UTM continues participation in recycling movement
Published: Wednesday, February 27, 2013
Updated: Wednesday, February 27, 2013 11:02
How do you get students to throw waste in the recycling bin instead of the trash? Develop a nationwide collegiate competition.
This is the third year that UTM has participated in a national recycling contest, RecycleMania. Recyclemania is an 8-week competition that started Feb. 3 and will end March 30. It is held every spring between colleges throughout the United States and Canada. The amount of recycling and trash collected is turned in at the end of each week and ranked. RecycleMania began in 2001 as a friendly competition between school rivals Ohio University and Miami University and grew to the point where in 2012, there were 605 colleges participating.
RecycleMania was created to help raise awareness on college campuses about recycling. Even though most campuses have some sort of recycling program, it is hard to get students to get in the habit of recycling everyday items when there is a trash can right in front of them.
“People think it’s a hippie thing, but it’s really not. If you care, take that extra ten seconds to recycle,” UTM Associate Professor of Psychology Dr. Angie MacKewn said.
UTM’s involvement in RecycleMania began in 2010 when MacKewn entered UTM into the competition. The first year UTM had a 33.98 percent cumulative recycling rate and was ranked 66 out of the 267 colleges and universities in the competition division. In 2011, the recycling rate spiked 10 percent to 43.84. And last year, UTM was ranked 26 out of 266 schools with a 49.99 percent recycling rate.
Walking on UTM’s campus, there are so many places where students have the opportunity to recycle their used water bottles and paper. In every building, there are recycling bins for the convenience of the students, yet some students still throw their recyclables in the trash.

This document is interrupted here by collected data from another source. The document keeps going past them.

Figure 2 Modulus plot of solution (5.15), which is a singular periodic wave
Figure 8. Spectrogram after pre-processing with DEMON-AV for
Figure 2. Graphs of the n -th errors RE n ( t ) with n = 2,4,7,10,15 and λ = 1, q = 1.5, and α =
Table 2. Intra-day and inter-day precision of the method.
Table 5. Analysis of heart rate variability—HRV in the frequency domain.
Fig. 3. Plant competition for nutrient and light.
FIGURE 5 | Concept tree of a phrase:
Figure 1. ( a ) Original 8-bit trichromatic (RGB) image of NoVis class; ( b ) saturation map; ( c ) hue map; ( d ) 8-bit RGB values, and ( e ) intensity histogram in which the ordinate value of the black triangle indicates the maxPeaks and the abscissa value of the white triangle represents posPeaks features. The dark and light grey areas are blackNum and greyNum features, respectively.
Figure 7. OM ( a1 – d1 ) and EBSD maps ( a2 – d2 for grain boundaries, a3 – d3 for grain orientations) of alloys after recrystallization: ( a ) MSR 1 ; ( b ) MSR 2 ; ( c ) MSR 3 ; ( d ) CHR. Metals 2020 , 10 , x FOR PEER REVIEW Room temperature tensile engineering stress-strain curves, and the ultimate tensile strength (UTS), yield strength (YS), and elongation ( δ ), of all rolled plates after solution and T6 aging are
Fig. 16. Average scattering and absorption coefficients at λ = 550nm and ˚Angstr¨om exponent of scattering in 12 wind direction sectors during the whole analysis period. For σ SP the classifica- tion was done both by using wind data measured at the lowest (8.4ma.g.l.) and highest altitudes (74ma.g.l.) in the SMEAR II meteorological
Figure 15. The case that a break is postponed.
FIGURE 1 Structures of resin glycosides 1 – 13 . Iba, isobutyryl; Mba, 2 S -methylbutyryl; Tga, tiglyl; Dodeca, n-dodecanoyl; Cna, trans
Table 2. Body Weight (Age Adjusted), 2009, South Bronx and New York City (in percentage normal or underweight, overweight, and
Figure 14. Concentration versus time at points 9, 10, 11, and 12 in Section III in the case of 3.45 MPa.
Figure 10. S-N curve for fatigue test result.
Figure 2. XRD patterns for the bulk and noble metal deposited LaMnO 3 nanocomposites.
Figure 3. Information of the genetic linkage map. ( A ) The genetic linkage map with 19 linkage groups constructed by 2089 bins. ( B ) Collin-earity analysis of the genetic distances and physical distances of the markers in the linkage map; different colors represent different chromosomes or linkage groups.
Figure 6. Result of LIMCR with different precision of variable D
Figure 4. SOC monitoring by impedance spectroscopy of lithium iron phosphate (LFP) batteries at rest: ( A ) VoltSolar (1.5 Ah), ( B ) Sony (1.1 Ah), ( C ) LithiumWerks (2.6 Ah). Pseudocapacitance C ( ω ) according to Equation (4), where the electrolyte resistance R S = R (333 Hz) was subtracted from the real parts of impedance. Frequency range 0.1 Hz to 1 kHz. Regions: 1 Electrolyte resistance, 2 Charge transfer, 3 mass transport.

MacKewn along with Dennis Kosta, Manager of Custodial Services, helped start a recycling group, UTM Recycles!, on campus. UTM Recycles! includes the faculty, students and community in Martin. It was created to help educate people on why recycling is important and how much we can save.
“We spend $100,000 on garbage removals. The dumpsters are not full, but we are still charged this amount. Recycle more, and throw out less,” MacKewn said.
In 2011, UTM won the prestigious Governor’s Environmental Stewardship Award for Excellence in Green Schools Higher Education. Not only does UTM Recycles! support and encourage recycling, it provides different ways of reaching its target audience through educational talks and sponsored events.
The Recycle Barn on campus is located at 105 N. Moody near the Agricultural Pavilion. Everyone on campus and in the Martin community is encouraged to use the facility free of charge.